[Items listed in a dataset]
+ + + + +

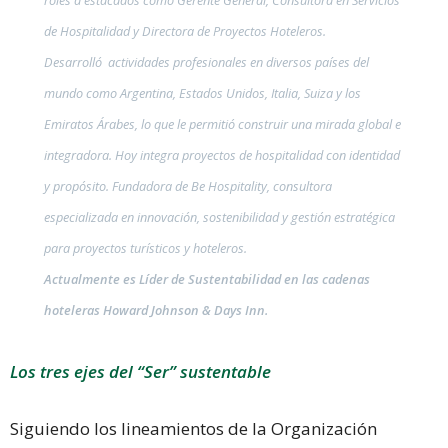
de Hospitalidad y Directora de Proyectos Hoteleros.
Desarrolló actividades profesionales en diversos países del
mundo como Argentina, Estados Unidos, Italia, Suiza y los
Emiratos Árabes, lo que le permitió construir una mirada global e
integradora. Hoy integra proyectos de hospitalidad con identidad
y propósito. Fundadora de Be Hospitality, consultora
especializada en innovación, sostenibilidad y gestión estratégica
para proyectos turísticos y hoteleros.
Actualmente es Líder de Sustentabilidad en las cadenas
hoteleras Howard Johnson & Days Inn.
Los tres ejes del “Ser” sustentable
Siguiendo los lineamientos de la Organización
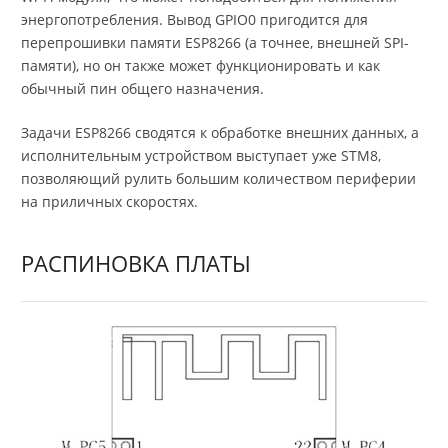
энергопотребления. Вывод GPIO0 пригодится для
перепрошивки памяти ESP8266 (а точнее, внешней SPI-
памяти), но он также может функционировать и как
обычный пин общего назначения.
Задачи ESP8266 сводятся к обработке внешних данных, а
исполнительным устройством выступает уже STM8,
позволяющий рулить большим количеством периферии
на приличных скоростях.
РАСПИНОВКА ПЛАТЫ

+ + + + +

Pick out every line above that contains the word "памяти" and copy it.

#### [Your solution]
перепрошивки памяти ESP8266 (а точнее, внешней SPI-
памяти), но он также может функционировать и как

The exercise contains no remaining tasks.